For development and prototyping, I’d like to retain a basic ability to perform LLM inference on my own hardware, using open source models. My go-to LLM runner is Ollama.
Currently I run an Nvidia eGPU connected by Thunderbolt to an Ubuntu server. I absolutely hate the setup, mostly because the Nvidia driver configuration is terrible, secondarily because the GPU memory is limited (12GB for $375 RTX3060, 16GB for $1300 RTX4080).
In theory, an APU can support on the order of ~190GB of unified memory, of which a large portion (like maybe ~120GB) can be allocated to the ‘GPU’ for large models and big context windows.
Does anyone have experience running APU machine with unified memory for LLM inference? I’m curious about costs, performance, driver configuration, and Ollama compatibility.
If you can wait 6 months or so, when the Mini M5’s come out (or a bit later for the Studios) you might be able to pick some up on the second hand market and build a cluster.
Worth keeping an eye on the AI portal on DT too, as it’ll usually show the most interesting threads in the trending lists: https://devtalk.com/ai
Keep in mind that current autoregressive LLMs are heavily bottlenecked by memory bandwidth with low batch sizes (e.g. local inference). If you divide the memory bandwidth by the size of the model you get a reasonably accurate inference speed estimate.
So e.g. if you have a chip with 300GB/s bandwidth and you run a q4 70B model, about 35GB, you will get around 8 t/s. If you look at benchmarks for M chips that’s about right. Frankly 8 t/s feels pretty slow but it’s not unusuable.
However, if you were to jump to, say, a 100GB model, now you’re at 3 t/s. So even if you spend big on 128GB RAM there is not enough bandwidth to move those weights in and out of the registers and the performance is not good.
However, MoE models are designed to only load a subset of weights into the cores for each token. So if you have a 100GB model which only uses 10GB of weights for each token, now you have 30 t/s (pretty good) for your 100GB of RAM. This is why MoE models exist. Deepseek R1 (the real one) or LLama4 are in this category.
Anyway, the point being: these chips with 2-300 GB/s bandwidth might look nice, but keep in mind a 5090 is delivering 1800 GB/s memory bandwidth for its 32 GB of VRAM, i.e. generations will be 6-9 times faster flops notwithstanding (and it has plenty of flops too). The amount of RAM is not the only variable.
Also diffusion models might become a thing at any time and render this entire equation irrelevant, so who knows.
As I’ve mentioned a few times on here, while I have an active interest in “AI” and have been keeping up with the advancements, I am not actually an LLM user myself other than the occasional experiment to keep track of progress. In the medium term I think models could be useful for some product features I have in mind (better reader mode/summarization, search, categorization of bookmarks/feeds), so that’s why I keep up with things.

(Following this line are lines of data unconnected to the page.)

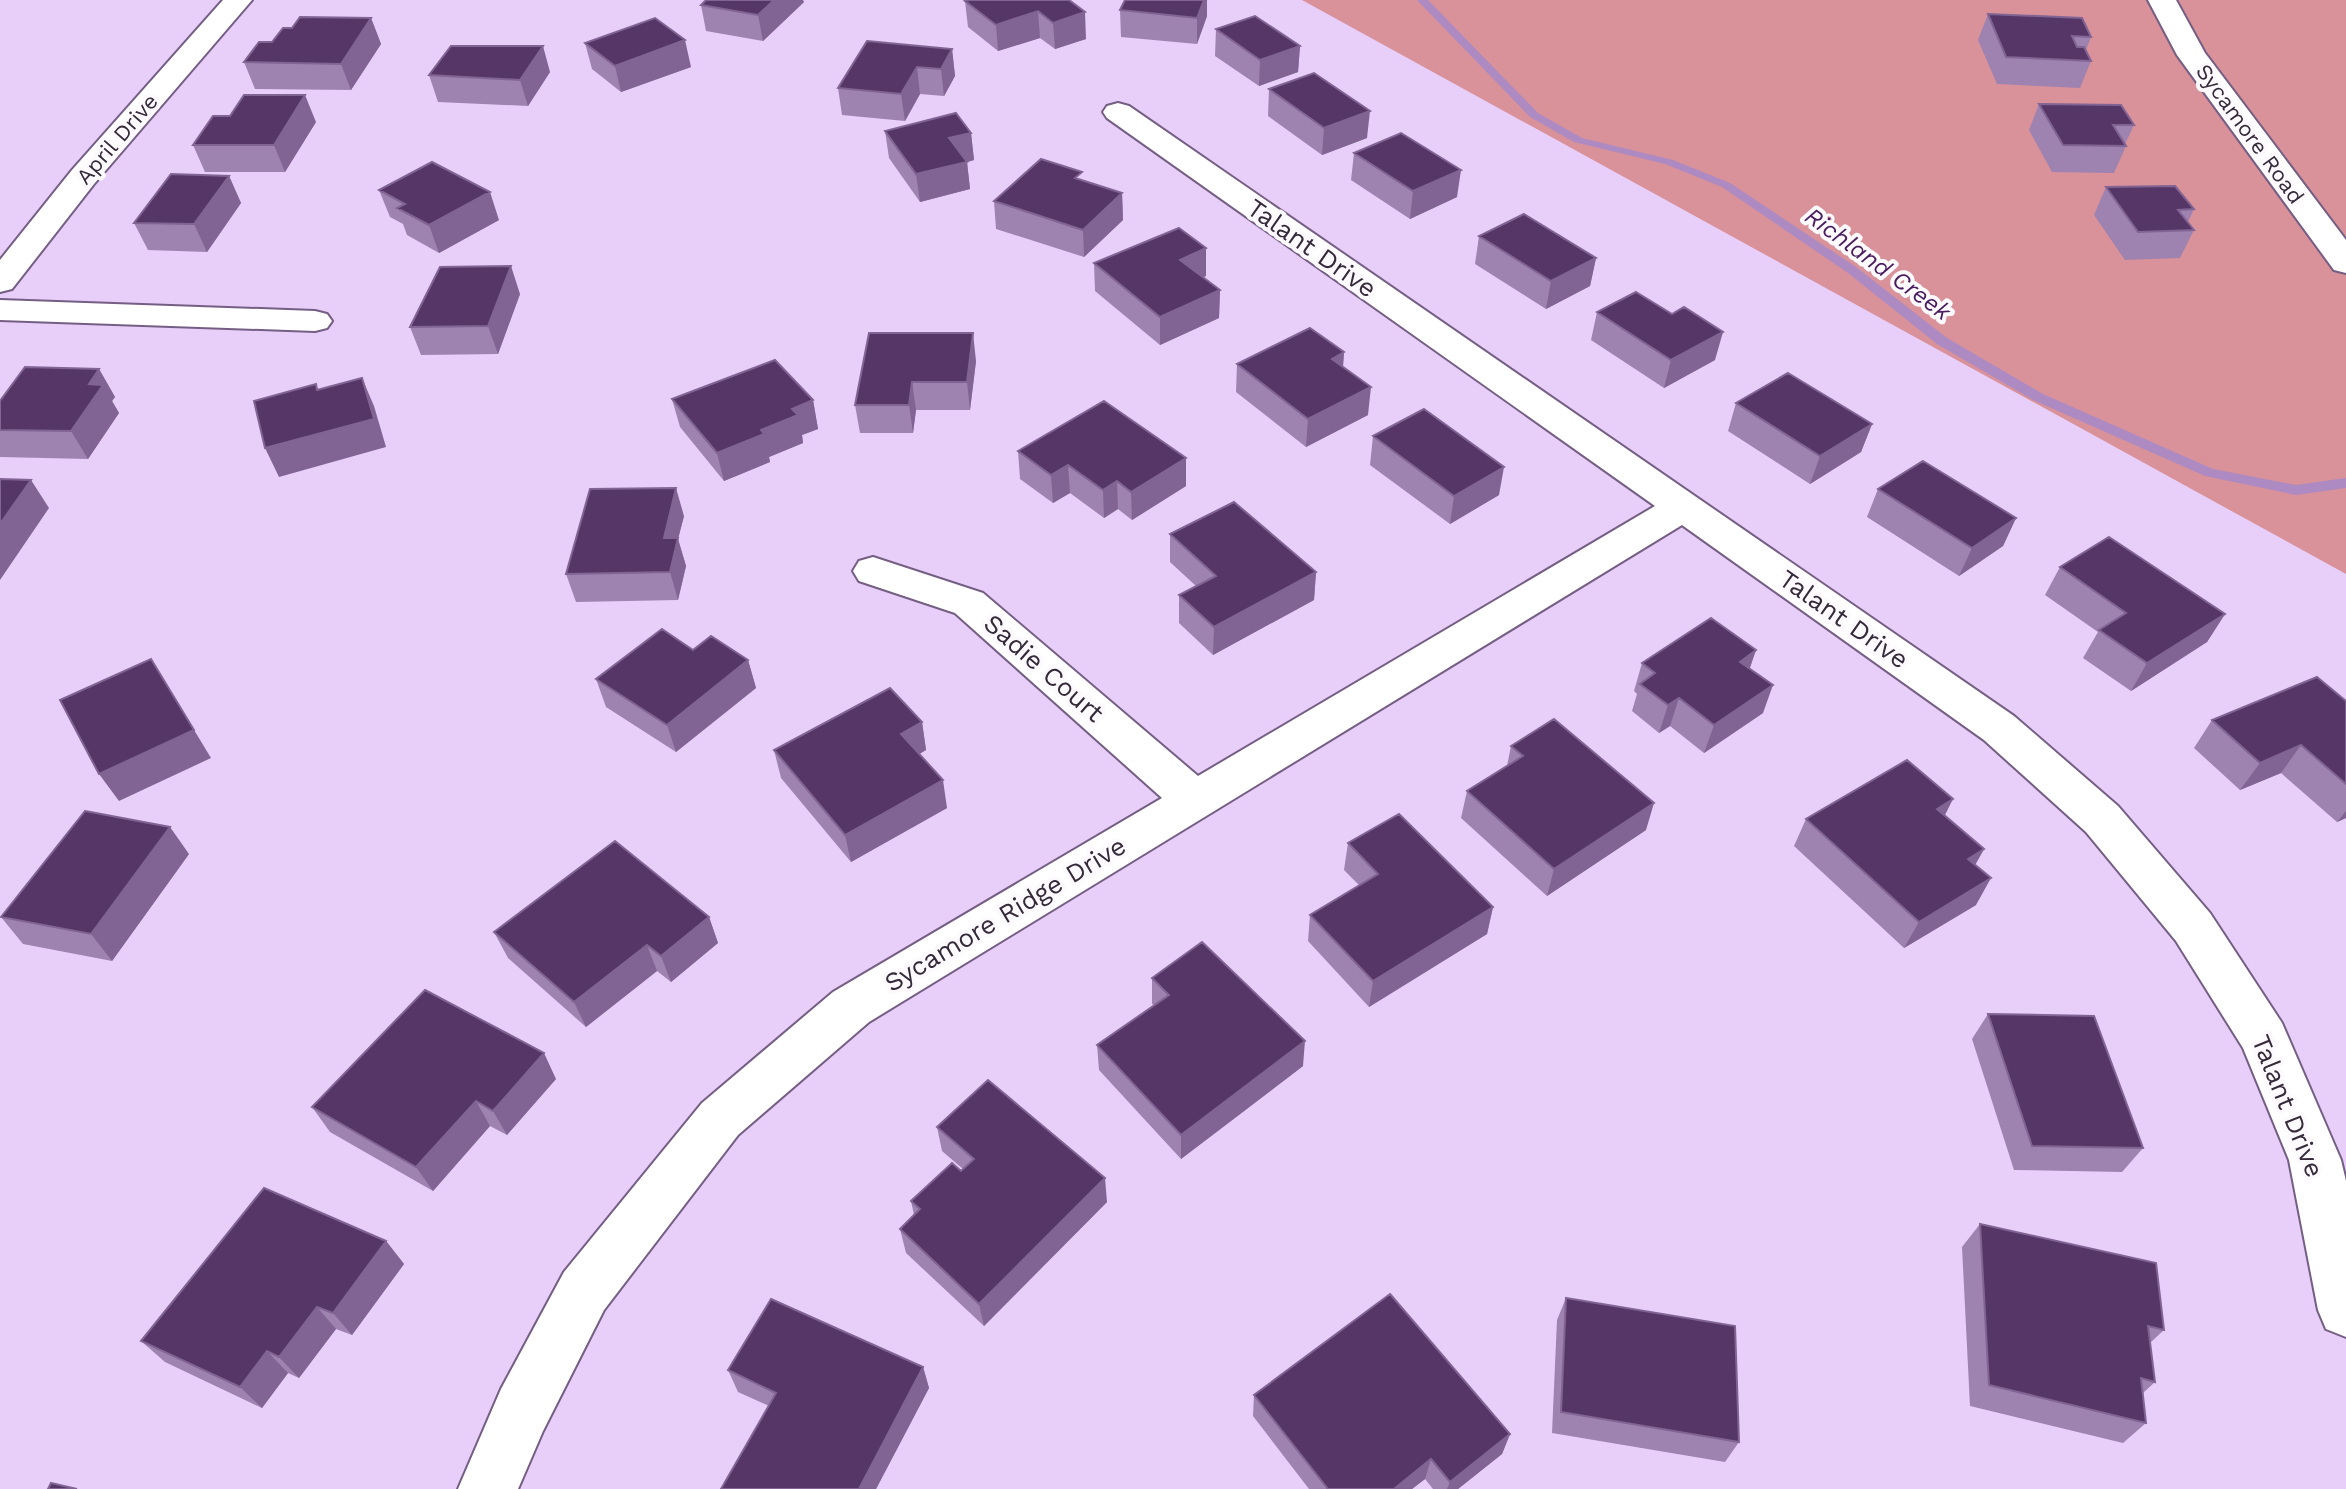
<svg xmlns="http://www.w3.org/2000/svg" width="2346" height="1489" font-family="'Work Sans',sans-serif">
  <rect width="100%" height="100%" fill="#e8cffa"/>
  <!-- forest -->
  <path fill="#d9919a" d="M 1302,0 L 2346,0 L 2346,574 Z"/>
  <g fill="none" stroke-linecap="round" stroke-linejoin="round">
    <!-- stream -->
    <path fill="#ad8bc2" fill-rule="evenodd" d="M 1417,0 L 1428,0 L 1538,113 L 1582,138 L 1673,160 L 1730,183 L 1856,267 L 1947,338 L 2043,394 L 2213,469 L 2296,485 L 2346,478 L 2346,488 L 2296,495 L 2205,476 L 2033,400 L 1937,344 L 1848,273 L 1722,187 L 1665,164 L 1574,142 L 1530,117 Z"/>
    <defs>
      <path id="minor" d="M 223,0 L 252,0 L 94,184 L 12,289 L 0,292 L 0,260 L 72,170 Z
        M 2148,0 L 2176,0 L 2205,53 L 2346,240 L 2346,273 L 2334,270 L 2177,55 Z
        M 1118,103 L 1129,106 L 2014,716 L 2118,806 L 2210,913 L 2282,1023 L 2341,1160 L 2346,1181 L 2346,1337 L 2326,1329 L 2318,1310 L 2289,1160 L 2243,1048 L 2176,941 L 2086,832 L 1984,740 L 1682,525 L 869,1022 L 738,1135 L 604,1310 L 543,1431 L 518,1489 L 458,1489 L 501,1389 L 564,1272 L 702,1103 L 833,992 L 1162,798 L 955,613 L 859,581 L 853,571 L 859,561 L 873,557 L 983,593 L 1198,776 L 1655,506 L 1107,118 L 1103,112 L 1107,106 Z
        M 0,300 L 315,311 L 327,314 L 332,321 L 327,328 L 315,331 L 0,320 Z"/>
    </defs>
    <!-- minor casing -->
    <use href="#minor" stroke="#755e83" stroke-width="4"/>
    <!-- minor -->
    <use href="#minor" fill="#fff" fill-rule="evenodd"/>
  </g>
  <!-- wall -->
  <path fill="#9e82b0" d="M 1069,0 L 1086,39 L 1055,49 L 1040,38 L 998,51 L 968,27 L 965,1 Z
    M 1125,0 L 1207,0 L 1207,16 L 1197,44 L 1121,37 L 1120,10 Z
    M 804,2 L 763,41 L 706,31 L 701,5 Z
    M 1988,14 L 2091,37 L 2086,50 L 2091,61 L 2080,88 L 1997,84 L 1978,40 Z
    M 371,18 L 381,44 L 351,90 L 255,89 L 244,62 L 292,28 Z
    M 1216,29 L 1300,46 L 1298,72 L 1259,86 L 1215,56 Z
    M 585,43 L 691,67 L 621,92 L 592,69 Z
    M 952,49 L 955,76 L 944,96 L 920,94 L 905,121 L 842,115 L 838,88 Z
    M 550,72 L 528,106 L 438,102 L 429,75 Z
    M 1269,89 L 1367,138 L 1322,155 L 1268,116 Z
    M 2039,104 L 2134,125 L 2125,144 L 2126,146 L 2114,173 L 2052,172 L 2029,130 Z
    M 316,122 L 285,172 L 205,172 L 193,145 Z
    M 885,131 L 971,133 L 974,160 L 967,162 L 970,189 L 920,202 L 889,158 Z
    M 1354,153 L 1457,197 L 1410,219 L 1351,180 Z
    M 229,176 L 241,203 L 207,252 L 148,250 L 134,223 Z
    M 1082,180 L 1122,193 L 1123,220 L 1084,257 L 996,229 L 994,201 Z
    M 2106,187 L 2194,209 L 2188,222 L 2194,230 L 2180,258 L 2125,260 L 2094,215 Z
    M 379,190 L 499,220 L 439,253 L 407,235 L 403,224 L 390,217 Z
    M 1479,236 L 1596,258 L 1590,286 L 1546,309 L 1475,264 Z
    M 1206,248 L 1206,276 L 1202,277 L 1220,290 L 1219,318 L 1160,345 L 1095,291 L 1094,263 Z
    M 520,294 L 498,354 L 421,355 L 410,327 Z
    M 1597,312 L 1715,360 L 1664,388 L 1591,340 Z
    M 869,333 L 976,361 L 970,410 L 916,410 L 913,433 L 860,433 L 855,405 Z
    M 1344,352 L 1343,367 L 1368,415 L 1306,447 L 1236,392 L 1237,364 Z
    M 99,369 L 115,397 L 112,401 L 119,413 L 88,459 L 0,457 L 0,401 Z
    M 672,399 L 813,400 L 818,429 L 802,435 L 803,443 L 769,457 L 770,462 L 724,481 L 680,427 Z
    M 1736,403 L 1872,424 L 1861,452 L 1810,484 L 1728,431 Z
    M 1373,436 L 1499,495 L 1450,524 L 1370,465 Z
    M 1018,451 L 1186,458 L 1186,486 L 1132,520 L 1118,509 L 1104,518 L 1070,493 L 1053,503 L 1020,479 Z
    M 1878,489 L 2016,518 L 2003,546 L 1959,576 L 1867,517 Z
    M 684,516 L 678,539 L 686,566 L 678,600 L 576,602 L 566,574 Z
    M 1170,534 L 1316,572 L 1314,600 L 1213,655 L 1179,623 L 1179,595 L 1196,586 L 1170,562 Z
    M 2060,567 L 2225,614 L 2207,642 L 2131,691 L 2083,658 L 2098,632 L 2045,595 Z
    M 693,650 L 748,660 L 756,688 L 676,752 L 606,707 L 596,679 Z
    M 1756,650 L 1750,668 L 1763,713 L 1704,753 L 1670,726 L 1659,733 L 1632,711 L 1637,694 L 1634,691 L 1642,663 Z
    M 2346,701 L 2346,818 L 2337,822 L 2281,773 L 2240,790 L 2194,748 L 2212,720 Z
    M 922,722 L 926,750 L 919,754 L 947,808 L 851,862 L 781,778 L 774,750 Z
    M 1511,746 L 1646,830 L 1547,896 L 1461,818 L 1467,791 L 1507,766 Z
    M 1945,815 L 1984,849 L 1975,865 L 1976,905 L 1904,948 L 1794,846 L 1806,819 Z
    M 1348,843 L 1493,907 L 1487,934 L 1369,1007 L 1308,941 L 1310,915 L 1359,885 L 1344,870 Z
    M 189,854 L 112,961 L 23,944 L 1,917 Z
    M 709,917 L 718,943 L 671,982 L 657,971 L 586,1027 L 508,958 L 494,932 Z
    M 1152,978 L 1303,1066 L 1181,1159 L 1099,1070 L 1097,1045 L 1154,1005 L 1152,1004 Z
    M 1988,1014 L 2143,1148 L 2122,1172 L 2014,1170 L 1972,1039 Z
    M 556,1079 L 507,1135 L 490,1126 L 433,1191 L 330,1132 L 312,1107 Z
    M 937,1127 L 1107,1202 L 984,1326 L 906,1253 L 900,1229 L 914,1215 L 911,1201 L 963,1169 L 942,1151 Z
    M 1980,1224 L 2164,1330 L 2150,1343 L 2155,1382 L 2143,1393 L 2146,1423 L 2123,1443 L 1970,1406 L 1962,1247 Z
    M 386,1241 L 404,1264 L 352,1335 L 336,1329 L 299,1378 L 288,1373 L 262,1408 L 165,1362 L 141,1341 Z
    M 1566,1298 L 1739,1442 L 1725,1462 L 1552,1433 L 1557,1320 Z
    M 923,1367 L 929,1388 L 876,1489 L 721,1489 L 769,1406 L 738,1392 L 728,1370 Z
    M 1254,1395 L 1510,1434 L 1502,1454 L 1458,1489 L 1433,1489 L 1425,1479 L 1412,1489 L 1309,1489 L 1253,1416 Z"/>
  <!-- shaded-wall -->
  <path fill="#816493" d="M 774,0 L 803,0 L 804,2 L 763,41 L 758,15 Z
    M 1204,0 L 1207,0 L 1207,16 L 1197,44 L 1197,18 Z
    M 1038,11 L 1040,38 L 998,51 L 996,25 Z
    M 1085,12 L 1086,39 L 1055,49 L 1053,23 Z
    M 371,18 L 381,44 L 351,90 L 341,64 Z
    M 685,40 L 691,67 L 621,92 L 615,66 Z
    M 543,46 L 550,72 L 528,106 L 520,80 Z
    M 1300,46 L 1298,72 L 1259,86 L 1260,60 Z
    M 952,49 L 955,76 L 944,96 L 941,69 Z
    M 917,67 L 920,94 L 905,121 L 901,94 Z
    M 305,95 L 316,122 L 285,172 L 274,145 Z
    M 1370,111 L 1367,138 L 1322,155 L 1324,128 Z
    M 971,133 L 974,160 L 967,162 L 970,189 L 920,202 L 916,174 L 949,138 Z
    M 1461,170 L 1457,197 L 1410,219 L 1413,191 Z
    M 229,176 L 241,203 L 207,252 L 194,224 Z
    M 490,192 L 499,220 L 439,253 L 429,225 Z
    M 1122,193 L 1123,220 L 1084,257 L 1083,230 Z
    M 1206,248 L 1206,276 L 1179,287 L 1180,260 Z
    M 1596,258 L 1590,286 L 1546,309 L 1551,281 Z
    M 511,266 L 520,294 L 498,354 L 488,326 Z
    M 1220,290 L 1219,318 L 1160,345 L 1160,317 Z
    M 1723,332 L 1715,360 L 1664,388 L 1671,360 Z
    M 973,333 L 976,361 L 970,410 L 967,382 Z
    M 1344,352 L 1342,380 L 1332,359 Z
    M 99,369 L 115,397 L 112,401 L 119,413 L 88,459 L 71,431 L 89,384 Z
    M 362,378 L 374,406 L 386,447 L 279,477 L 265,448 Z
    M 912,382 L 916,410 L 913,433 L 909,405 Z
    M 1371,387 L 1368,415 L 1306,447 L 1308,419 Z
    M 813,400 L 818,429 L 802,435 L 803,443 L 769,457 L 770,462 L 724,481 L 717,453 L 792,409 Z
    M 1872,424 L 1861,452 L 1810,484 L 1820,456 Z
    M 1186,458 L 1186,486 L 1132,520 L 1131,492 Z
    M 1068,465 L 1070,493 L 1053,503 L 1051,475 Z
    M 1504,467 L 1499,495 L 1450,524 L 1454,496 Z
    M 31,480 L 49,508 L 0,580 L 0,524 Z
    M 1117,481 L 1118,509 L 1104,518 L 1103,490 Z
    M 676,488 L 684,516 L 678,539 L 686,566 L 678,600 L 670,572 L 664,538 Z
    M 2016,518 L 2003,546 L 1959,576 L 1972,548 Z
    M 1316,572 L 1314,600 L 1213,655 L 1214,627 Z
    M 2225,614 L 2207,642 L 2131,691 L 2147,663 Z
    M 1756,650 L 1746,678 L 1740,662 Z
    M 151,659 L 211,758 L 119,801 L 99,774 Z
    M 748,660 L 756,688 L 676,752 L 667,725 Z
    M 1773,685 L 1763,713 L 1704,753 L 1714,725 Z
    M 1679,698 L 1670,726 L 1659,733 L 1668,705 Z
    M 922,722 L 926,750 L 906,762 L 901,734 Z
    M 2301,745 L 2281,773 L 2240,790 L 2260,763 Z
    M 943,780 L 947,808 L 851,862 L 845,835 Z
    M 1953,799 L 1939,827 L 1937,809 Z
    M 1654,803 L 1646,830 L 1547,896 L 1554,869 Z
    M 2346,811 L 2346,818 L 2337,822 Z
    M 170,827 L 189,854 L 112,961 L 91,934 Z
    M 1984,849 L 1969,876 L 1968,859 Z
    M 1991,878 L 1976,905 L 1904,948 L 1919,922 Z
    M 1493,907 L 1487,934 L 1369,1007 L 1373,981 Z
    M 709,917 L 718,943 L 671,982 L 661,956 Z
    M 647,945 L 657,971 L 586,1027 L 574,1002 Z
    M 1305,1041 L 1303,1066 L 1181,1159 L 1181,1135 Z
    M 544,1053 L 556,1079 L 507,1135 L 493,1111 Z
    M 476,1101 L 490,1126 L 433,1191 L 416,1167 Z
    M 1105,1178 L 1107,1202 L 984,1326 L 979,1304 Z
    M 386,1241 L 404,1264 L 352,1335 L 333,1313 Z
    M 317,1307 L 336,1329 L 299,1378 L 279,1357 Z
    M 267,1351 L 288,1373 L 262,1408 L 240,1387 Z
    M 923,1367 L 929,1388 L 876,1489 L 859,1489 Z
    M 1510,1434 L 1502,1454 L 1458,1489 L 1447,1489 L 1450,1482 Z
    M 1431,1459 L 1425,1479 L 1412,1489 L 1394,1489 Z"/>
  <!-- building -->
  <path fill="#553667" stroke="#816493" stroke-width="2" d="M 706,0 L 774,0 L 758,15 L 701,5 Z
    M 970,0 L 1069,0 L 1085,12 L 1053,23 L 1038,11 L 996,25 L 965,1 Z
    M 1125,0 L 1204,0 L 1197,18 L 1120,10 Z
    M 1988,14 L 2082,18 L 2091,37 L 2072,36 L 2077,47 L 2084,47 L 2091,61 L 2006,57 Z
    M 1255,16 L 1300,46 L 1260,60 L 1216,29 Z
    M 300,17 L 371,18 L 341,64 L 244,62 L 259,42 L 272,42 L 283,28 L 292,28 Z
    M 655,18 L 685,40 L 615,66 L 585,43 Z
    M 867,41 L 952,49 L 941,69 L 917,67 L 901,94 L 838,88 Z
    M 451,46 L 543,46 L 520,80 L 429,75 Z
    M 1314,73 L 1370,111 L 1324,128 L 1269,89 Z
    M 244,95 L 305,95 L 274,145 L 193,145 L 213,116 L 230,116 Z
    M 2039,104 L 2121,105 L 2134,125 L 2113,125 L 2126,146 L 2063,145 Z
    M 956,113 L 971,133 L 949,138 L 967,162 L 916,174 L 885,131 Z
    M 1401,133 L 1461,170 L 1413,191 L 1354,153 Z
    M 1041,159 L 1082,172 L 1075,178 L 1122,193 L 1083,230 L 994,201 Z
    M 432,162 L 490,192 L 429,225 L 397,208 L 405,204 L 379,190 Z
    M 171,174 L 229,176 L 194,224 L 134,223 Z
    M 2175,186 L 2194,209 L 2178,210 L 2194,230 L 2138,232 L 2106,187 Z
    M 1524,214 L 1596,258 L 1551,281 L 1479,236 Z
    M 1179,228 L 1206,248 L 1180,260 L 1220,290 L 1160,317 L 1094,263 Z
    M 511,266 L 488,326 L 410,327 L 440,267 Z
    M 1636,292 L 1672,314 L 1684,307 L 1723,332 L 1671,360 L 1597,312 Z
    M 1310,328 L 1344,352 L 1332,359 L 1371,387 L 1308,419 L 1237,364 Z
    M 869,333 L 973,333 L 967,382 L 912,382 L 909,405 L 855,405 Z
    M 775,360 L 813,400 L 792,409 L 798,415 L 761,430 L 764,434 L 717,453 L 672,399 Z
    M 25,367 L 99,369 L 89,384 L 103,385 L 71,431 L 0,430 L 0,401 Z
    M 1788,373 L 1872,424 L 1820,456 L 1736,403 Z
    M 362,378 L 374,419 L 265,448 L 254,401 L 316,384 L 317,390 Z
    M 1104,401 L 1186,458 L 1131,492 L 1117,481 L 1103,490 L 1068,465 L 1051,475 L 1018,451 Z
    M 1424,409 L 1504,467 L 1454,496 L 1373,436 Z
    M 1923,461 L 2016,518 L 1972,548 L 1878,489 Z
    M 0,479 L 31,480 L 0,524 Z
    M 676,488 L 664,538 L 678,538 L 670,572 L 566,574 L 590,489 Z
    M 1234,502 L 1316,572 L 1214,627 L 1179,595 L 1216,576 L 1170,534 Z
    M 2109,537 L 2225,614 L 2147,663 L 2099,630 L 2126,613 L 2060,567 Z
    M 1711,618 L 1756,650 L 1740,662 L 1773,685 L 1714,725 L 1679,698 L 1668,705 L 1640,684 L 1655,673 L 1642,663 Z
    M 662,629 L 693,650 L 711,636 L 748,660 L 667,725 L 596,679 Z
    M 151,659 L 194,730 L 99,774 L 60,700 Z
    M 2317,677 L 2346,701 L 2346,784 L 2301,745 L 2260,763 L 2212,720 Z
    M 890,688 L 922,722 L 901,734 L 943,780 L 845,835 L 774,750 Z
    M 1554,719 L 1654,803 L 1554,869 L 1467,791 L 1523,756 L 1511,746 Z
    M 1907,760 L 1953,799 L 1937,809 L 1984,849 L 1968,859 L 1991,878 L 1919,922 L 1806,819 Z
    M 85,811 L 170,827 L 91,934 L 1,917 Z
    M 1399,814 L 1493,907 L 1373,981 L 1310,915 L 1378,874 L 1348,843 Z
    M 615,841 L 709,917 L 661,956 L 647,945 L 574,1002 L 494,932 Z
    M 1202,942 L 1305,1041 L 1181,1135 L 1097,1045 L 1169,995 L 1152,978 Z
    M 425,990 L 544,1053 L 493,1111 L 476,1101 L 416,1167 L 312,1107 Z
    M 1988,1014 L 2094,1016 L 2143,1148 L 2032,1146 Z
    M 988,1080 L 1105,1178 L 979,1304 L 900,1229 L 920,1209 L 911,1201 L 952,1163 L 961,1171 L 974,1159 L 937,1127 Z
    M 264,1188 L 386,1241 L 333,1313 L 317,1307 L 279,1357 L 267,1351 L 240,1387 L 141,1341 Z
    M 1980,1224 L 2156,1263 L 2164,1330 L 2148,1326 L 2155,1382 L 2141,1378 L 2146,1423 L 1989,1385 Z
    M 1390,1294 L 1510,1434 L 1450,1482 L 1431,1459 L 1394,1489 L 1328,1489 L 1254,1395 Z
    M 1566,1298 L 1735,1326 L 1739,1442 L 1561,1412 Z
    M 771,1299 L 923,1367 L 859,1489 L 721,1489 L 776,1393 L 728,1370 Z
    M 51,1483 L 77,1489 L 48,1489 Z"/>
  <g text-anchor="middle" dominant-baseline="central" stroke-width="8" stroke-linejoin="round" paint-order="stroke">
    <!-- far-street labels -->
    <g font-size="22" fill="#342a3a" stroke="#fdfafe">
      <text transform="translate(2250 134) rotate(54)">Sycamore Road</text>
      <text transform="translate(117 139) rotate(-49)">April Drive</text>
    </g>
    <!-- far-water labels -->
    <g font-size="24" font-style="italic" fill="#481c5f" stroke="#fdfafe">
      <text transform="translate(1878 264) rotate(36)">Richland Creek</text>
    </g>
    <!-- street labels -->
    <g font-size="26" fill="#342a3a" stroke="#fdfafe">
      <text transform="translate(1312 248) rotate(35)">Talant Drive</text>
      <text transform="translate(1844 619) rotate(35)">Talant Drive</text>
      <text transform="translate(1044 668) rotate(41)">Sadie Court</text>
      <text transform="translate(1005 914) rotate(-31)">Sycamore Ridge Drive</text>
      <text transform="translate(2288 1106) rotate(68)">Talant Drive</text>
    </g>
  </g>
</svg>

Running models locally is very expensive (due to the reasons I mentioned, batching is king), so most people aren’t doing it. The open models available are also not as good as the top closed models.
The problem with “closed models” is that effectively you are the server when it comes to the code. So, unless all you’re developing is open source, it’s not an option.
I fully agree with you. If I ever do ship those LLM features I will run my own inference. It’s not something I’m planning for in the near term, but that’s why I keep up with it as I said.
For personal use, well, that’s part of why I’m not using LLMs at all It does seem like llamacpp plus their neovim plugin on an M series mac might be a decent “better autocomplete” type setup, though. I have considered trying that out.